• [Document segment]:
Here is what bothers me:

1) Alabama is a State. The UAW, I thought, was looking for Federal help for the auto companies. The union's macro-focus is off base.

2) The UAW is focused on an estimated $253 million in income tax incentives given by Alabama to Mercedes. This happened in 1993. Yes, that's 15 years ago and the UAW is still talking about an incentive that stretched out for a decade or more. Isn't it ironic that some of these incentives ended five years ago and the UAW is still talking about them? [Note: The state also agreed to build and improve roadways and infrastructure and provide more than $100 million in employee training programs.] In summary, the union's macro-focus on time frame is stuck in the past and doesn't help with the future.

3) It doesn't seem to dawn on the UAW that we are talking about 100-times the dollars that Alabama approved for Mercedes and that there is a big risk this cash will not last very long. In GM's case, it might not last two years. The union's macro-lack-of-focus on spending is not helpful.

4) Alabama made its choice in good times and had to go to court to defend what it had done. The Feds, if they allocate this money, will see it spent quickly and there will be no court efforts to stop the action. The union isn't focused on the macro-money issue: Will this gigantic amount of money will be spent effectively?

What has bothered me throughout the Senate and House hearings is the total lack of a concrete plan. While Chrysler suggested a 1-for-3 approach to R&D spending (allowing one entity to develop technology that could be shared by the three), most of the conversation is about "how much is needed" and not about "how to get the most for the dollars to be spent."

As you would expect, the UAW is talking about "the people" as if the only people that mattered are auto workers and their trickle down impact. "We the people" deserve stewardship of our money so it does the most for as many people as possible!

Why didn't someone in Congress ask the UAW and the Big Three CEO's to bring a copy of the union contracts? It was very tiring to hear every contract issue be answered, "We'll have to look into that and get back to you."

• [Data listing]:
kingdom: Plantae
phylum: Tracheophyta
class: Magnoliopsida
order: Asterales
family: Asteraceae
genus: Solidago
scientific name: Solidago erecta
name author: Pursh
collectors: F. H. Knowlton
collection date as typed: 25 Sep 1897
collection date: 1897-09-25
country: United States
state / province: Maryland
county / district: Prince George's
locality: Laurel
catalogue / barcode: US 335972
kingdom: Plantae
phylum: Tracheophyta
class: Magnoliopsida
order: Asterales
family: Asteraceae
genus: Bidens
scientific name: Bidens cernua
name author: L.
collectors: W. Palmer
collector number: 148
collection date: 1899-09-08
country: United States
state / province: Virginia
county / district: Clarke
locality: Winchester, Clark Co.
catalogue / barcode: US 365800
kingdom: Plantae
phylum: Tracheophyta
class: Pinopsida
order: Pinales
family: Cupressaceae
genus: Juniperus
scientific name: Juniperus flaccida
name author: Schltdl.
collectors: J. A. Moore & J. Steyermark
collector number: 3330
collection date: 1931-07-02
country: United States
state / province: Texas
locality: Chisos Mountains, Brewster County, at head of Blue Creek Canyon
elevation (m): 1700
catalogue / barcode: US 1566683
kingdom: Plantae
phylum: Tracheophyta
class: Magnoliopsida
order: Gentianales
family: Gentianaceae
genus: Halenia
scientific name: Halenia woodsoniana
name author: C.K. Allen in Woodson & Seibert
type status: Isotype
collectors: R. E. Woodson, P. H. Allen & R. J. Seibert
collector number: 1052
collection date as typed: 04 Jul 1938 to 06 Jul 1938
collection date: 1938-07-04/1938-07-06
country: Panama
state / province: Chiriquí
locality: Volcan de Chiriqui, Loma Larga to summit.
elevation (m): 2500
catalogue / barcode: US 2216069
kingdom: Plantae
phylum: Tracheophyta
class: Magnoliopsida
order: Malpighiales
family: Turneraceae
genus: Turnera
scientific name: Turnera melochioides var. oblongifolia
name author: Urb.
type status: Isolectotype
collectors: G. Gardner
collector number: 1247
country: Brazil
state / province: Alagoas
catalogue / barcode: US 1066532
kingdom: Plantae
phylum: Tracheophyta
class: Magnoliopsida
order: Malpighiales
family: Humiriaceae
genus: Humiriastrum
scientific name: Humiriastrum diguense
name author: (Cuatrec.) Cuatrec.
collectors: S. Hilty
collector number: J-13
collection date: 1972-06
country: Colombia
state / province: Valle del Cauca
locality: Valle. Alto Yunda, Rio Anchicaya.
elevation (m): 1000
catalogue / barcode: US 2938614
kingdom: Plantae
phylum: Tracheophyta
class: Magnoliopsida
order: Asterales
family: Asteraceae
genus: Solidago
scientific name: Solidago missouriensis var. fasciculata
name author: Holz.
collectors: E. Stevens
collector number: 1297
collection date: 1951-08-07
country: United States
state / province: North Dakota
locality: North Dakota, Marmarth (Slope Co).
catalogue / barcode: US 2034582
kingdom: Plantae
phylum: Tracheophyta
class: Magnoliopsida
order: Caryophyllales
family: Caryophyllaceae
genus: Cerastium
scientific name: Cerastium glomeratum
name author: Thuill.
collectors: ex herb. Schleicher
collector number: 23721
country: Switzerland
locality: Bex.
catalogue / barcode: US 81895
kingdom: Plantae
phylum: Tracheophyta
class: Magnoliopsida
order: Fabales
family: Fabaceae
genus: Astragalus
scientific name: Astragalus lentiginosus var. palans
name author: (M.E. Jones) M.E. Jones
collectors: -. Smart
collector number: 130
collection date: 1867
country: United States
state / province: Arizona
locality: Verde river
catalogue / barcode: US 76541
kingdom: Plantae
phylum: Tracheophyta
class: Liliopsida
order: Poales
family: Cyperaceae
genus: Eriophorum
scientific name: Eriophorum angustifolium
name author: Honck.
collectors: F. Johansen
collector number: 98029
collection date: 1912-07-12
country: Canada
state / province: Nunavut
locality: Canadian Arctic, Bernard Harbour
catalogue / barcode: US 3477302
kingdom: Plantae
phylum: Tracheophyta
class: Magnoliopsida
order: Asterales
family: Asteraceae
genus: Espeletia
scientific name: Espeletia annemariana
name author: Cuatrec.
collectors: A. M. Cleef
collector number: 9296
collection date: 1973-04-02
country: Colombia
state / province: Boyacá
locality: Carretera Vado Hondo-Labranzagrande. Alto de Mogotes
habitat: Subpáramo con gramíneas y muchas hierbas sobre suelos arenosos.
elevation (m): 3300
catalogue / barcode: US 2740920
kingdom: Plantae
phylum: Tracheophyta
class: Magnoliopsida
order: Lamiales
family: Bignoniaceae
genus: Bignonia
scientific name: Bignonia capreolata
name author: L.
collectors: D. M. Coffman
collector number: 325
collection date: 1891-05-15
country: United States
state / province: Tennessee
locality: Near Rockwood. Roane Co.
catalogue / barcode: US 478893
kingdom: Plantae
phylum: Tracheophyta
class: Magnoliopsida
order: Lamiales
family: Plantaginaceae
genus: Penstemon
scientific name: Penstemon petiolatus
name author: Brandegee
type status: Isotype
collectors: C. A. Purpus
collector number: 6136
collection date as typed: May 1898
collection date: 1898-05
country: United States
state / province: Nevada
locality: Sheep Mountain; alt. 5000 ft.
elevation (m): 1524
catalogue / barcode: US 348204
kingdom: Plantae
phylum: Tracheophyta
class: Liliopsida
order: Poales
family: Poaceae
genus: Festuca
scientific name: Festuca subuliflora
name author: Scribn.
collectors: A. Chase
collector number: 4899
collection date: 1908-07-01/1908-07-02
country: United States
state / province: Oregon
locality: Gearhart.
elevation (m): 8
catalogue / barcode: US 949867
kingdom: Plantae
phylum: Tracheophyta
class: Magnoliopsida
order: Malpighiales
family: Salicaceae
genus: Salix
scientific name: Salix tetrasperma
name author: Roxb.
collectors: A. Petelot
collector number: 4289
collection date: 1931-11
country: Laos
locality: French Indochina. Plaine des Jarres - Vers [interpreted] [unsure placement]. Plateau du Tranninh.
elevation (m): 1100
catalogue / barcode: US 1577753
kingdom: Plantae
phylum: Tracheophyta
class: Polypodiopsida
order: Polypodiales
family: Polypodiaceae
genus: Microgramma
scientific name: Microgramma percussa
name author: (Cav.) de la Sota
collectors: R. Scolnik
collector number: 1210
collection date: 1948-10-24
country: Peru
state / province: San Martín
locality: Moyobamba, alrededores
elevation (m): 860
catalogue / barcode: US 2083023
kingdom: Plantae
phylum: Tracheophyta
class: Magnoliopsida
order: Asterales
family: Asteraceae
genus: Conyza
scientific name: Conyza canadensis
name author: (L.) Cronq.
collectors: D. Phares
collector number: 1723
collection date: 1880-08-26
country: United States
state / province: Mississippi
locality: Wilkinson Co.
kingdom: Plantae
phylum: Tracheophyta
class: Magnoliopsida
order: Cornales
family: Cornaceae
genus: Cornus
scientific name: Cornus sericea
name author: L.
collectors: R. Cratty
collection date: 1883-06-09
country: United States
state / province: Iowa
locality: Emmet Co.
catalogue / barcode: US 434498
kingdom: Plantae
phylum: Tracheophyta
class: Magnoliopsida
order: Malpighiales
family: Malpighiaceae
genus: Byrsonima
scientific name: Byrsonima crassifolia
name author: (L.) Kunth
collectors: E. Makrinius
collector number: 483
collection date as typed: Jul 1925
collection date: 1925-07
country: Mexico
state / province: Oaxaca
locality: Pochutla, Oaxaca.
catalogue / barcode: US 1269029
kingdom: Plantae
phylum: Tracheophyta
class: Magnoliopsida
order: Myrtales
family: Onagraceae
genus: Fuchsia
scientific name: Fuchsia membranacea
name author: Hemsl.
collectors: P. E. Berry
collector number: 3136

• [Exercise requirements]:
(a) Copy everything in the commentary on the UAW from "3) It doesn't" down to "is not helpful.", word for word.
(b) In the records, repeat exactly everything from the line that contains "genus: Bignonia" down to the line that contains "genus: Penstemon", both of those lines included, and nothing else.
The text and the records are unrelated to each other.

• [Task solutions]:
(a)
3) It doesn't seem to dawn on the UAW that we are talking about 100-times the dollars that Alabama approved for Mercedes and that there is a big risk this cash will not last very long. In GM's case, it might not last two years. The union's macro-lack-of-focus on spending is not helpful.

(b)
genus: Bignonia
scientific name: Bignonia capreolata
name author: L.
collectors: D. M. Coffman
collector number: 325
collection date: 1891-05-15
country: United States
state / province: Tennessee
locality: Near Rockwood. Roane Co.
catalogue / barcode: US 478893
kingdom: Plantae
phylum: Tracheophyta
class: Magnoliopsida
order: Lamiales
family: Plantaginaceae
genus: Penstemon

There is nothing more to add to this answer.